Modern cancer treatment allows the majority of prepubertal boys to survive
their malignancy. Unfortunately, many of these boys treated with high dose
chemotherapy will become infertile (Brougham & Wallace, 2005;van den Berg et
al, 2004). Currently, in prepubertal boys diagnosed with cancer there are no
means to preserve their reproductive potential, which contrasts with
adolescents and adults, for whom cryopreservation of semen prior to the start
of chemotherapy is available and widely used.
We have pioneered cryopreservation of testicular tissue and subsequent
autotransplantation of spermatogonial stem cells (SSCs) in animal
models(Izadyar et al, 2003) and have recently succeeded in cryopreserving and
propagating human SSCs from adult men (Sadri Ardekani et al., submitted). We
estimate that we will be ready for clinically applying SSC autotransplantation
within the next decade. Given the long time interval between cryopreserving
testicular tissue in prepubertal boys and possibly using this tissue for
autotransplantation when these boys have become adults and have been diagnosed
with infertility (most likely at least 15 years), we feel it is now time to
start with cryopreservation of testicular tissue of young boys with cancer.

To preserve testicular tissue of young boys with cancer for possible autologous
transplantation in the future if infertility has become apparent.

Prospective cohort study in prepubertal boys.

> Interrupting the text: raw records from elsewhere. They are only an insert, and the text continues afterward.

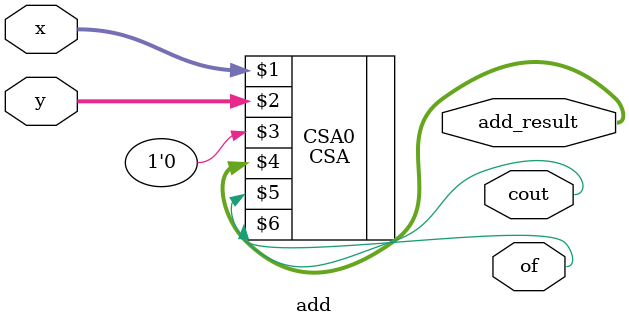
<source format=v>
module add(x, y, add_result, cout, of);
	input [31:0] x, y;
	
	output [31:0] add_result;
	output cout, of;
	
	CSA CSA0(x, y, 1'b0, add_result, cout, of);
	
endmodule

</source>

Under general anaesthesia a testicular biopsy will be taken; provided that a
signed informed consent is obtained from both parents and, if 12 years of age
or older, the prepubertal boy. Scheduling the testicular biopsy at the moment
of performing pre-treatment procedures minimizes the burden for the patient and
will not postpone start of therapy. To minimize the risk of the biopsy, the
procedure will only be done on one testis under the condition that there is no
history of testicular torsion or cryptorchidism. The biopsy will be
approximately 0.6-0.8 ml in size and will never exceed 50% of one testis. The
microsurgical techniques will ensure that substantial loss of testicular tissue
does not occur. Since anti-cancer treatment has not yet started at the moment
of biopsy, the patient*s immune system will not be compromised and the risk of
infection is minimal. In solid tumours bleeding is unlikely to be a major
problem since thrombocyte numbers and function are generally normal in these
patients. In leukaemia patients thrombocytopenia does occur at the moment of
diagnosis, but haemostasis is routinely secured by thrombocyte transfusion in
view of the other procedure performed during the same session. As a result no
additional thrombocyte transfusions are expected to be necessary. Follow-up
will be done at the moment of follow-up for the malignancy. No additional
hospital visits are foreseen in conjunction with this proposal.